Skip to content

Batch Packing

Pack all sequences at once. Best for offline dataset preprocessing. All 11 algorithms available.

Basic Usage

from seqpacker import Packer

packer = Packer(capacity=2048, strategy="obfd")
result = packer.pack(sequence_lengths)

for pack in result.packs:
    print(pack.sequence_ids, pack.lengths, pack.used)

print(f"Efficiency: {result.efficiency:.2%}")
print(f"Packs: {result.num_bins}")

Convenience Function

For one-shot packing without constructing a Packer:

from seqpacker import pack_sequences

result = pack_sequences(lengths, capacity=2048, strategy="obfd")

Buffer + Batch Pattern

Accumulate sequences into a buffer and pack periodically. This requires no special library support — just call pack() on each buffer. All algorithms available.
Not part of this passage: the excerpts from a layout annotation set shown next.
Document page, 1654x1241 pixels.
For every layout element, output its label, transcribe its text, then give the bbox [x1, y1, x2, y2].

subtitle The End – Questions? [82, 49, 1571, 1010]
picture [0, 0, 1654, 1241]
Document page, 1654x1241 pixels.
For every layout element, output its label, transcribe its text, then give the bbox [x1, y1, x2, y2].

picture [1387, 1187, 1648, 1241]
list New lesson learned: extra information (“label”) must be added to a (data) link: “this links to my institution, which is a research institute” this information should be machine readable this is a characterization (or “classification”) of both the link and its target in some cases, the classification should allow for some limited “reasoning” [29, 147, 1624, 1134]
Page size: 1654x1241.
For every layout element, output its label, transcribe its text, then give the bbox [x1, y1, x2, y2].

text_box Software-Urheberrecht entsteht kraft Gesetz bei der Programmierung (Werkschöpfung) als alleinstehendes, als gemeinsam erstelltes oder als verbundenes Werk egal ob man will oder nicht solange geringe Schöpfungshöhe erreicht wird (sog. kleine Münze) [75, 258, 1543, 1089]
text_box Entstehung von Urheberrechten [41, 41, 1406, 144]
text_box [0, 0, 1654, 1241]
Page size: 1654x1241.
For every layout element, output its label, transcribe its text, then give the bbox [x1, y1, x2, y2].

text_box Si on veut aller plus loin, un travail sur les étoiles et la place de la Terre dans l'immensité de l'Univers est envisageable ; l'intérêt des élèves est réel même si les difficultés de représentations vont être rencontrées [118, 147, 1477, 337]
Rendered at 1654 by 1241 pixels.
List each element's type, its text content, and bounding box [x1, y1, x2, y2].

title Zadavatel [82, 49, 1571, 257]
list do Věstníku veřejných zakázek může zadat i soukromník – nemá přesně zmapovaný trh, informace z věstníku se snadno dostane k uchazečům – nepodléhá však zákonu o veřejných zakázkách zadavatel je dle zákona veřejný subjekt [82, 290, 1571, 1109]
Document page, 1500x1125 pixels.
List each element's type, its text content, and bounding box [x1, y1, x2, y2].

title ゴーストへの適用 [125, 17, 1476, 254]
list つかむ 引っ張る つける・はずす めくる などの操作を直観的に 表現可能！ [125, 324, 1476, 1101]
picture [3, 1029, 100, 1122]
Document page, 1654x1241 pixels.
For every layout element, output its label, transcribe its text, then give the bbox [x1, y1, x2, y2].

from seqpacker import Packer

packer = Packer(capacity=2048, strategy="obfd")
buffer = []

for sample in dataset_stream:
    buffer.append(len(sample["input_ids"]))
    if len(buffer) >= 10_000:
        result = packer.pack(buffer)
        for pack in result.packs:
            yield pack
        buffer.clear()

# Don't forget the last batch
if buffer:
    result = packer.pack(buffer)
    for pack in result.packs:
        yield pack

Tip

The buffer + batch pattern is useful for large streaming datasets where you can't load everything into memory. Set the buffer size based on your memory budget — 10k-100k sequences is typical.

Working with Results

Accessing bins

result = packer.pack(lengths)

# Nested list of sequence IDs per bin
print(result.bins)  # [[0, 3], [1, 2], ...]

# Detailed per-pack info
for pack in result.packs:
    print(f"IDs: {pack.sequence_ids}")
    print(f"Lengths: {pack.lengths}")
    print(f"Used: {pack.used}/{packer.capacity}")

Metrics

metrics = result.metrics

print(f"Efficiency: {metrics.efficiency:.2%}")
print(f"Bins: {metrics.num_packs}")
print(f"Padding tokens: {metrics.padding_tokens}")
print(f"Time: {metrics.packing_time_ms:.3f} ms")
print(f"Throughput: {metrics.throughput:.0f} seq/ms")

Flat output for performance

For maximum performance with large datasets, use pack_flat() which returns NumPy arrays directly:

items_flat, bin_offsets = packer.pack_flat(lengths)
bins = np.split(items_flat, bin_offsets)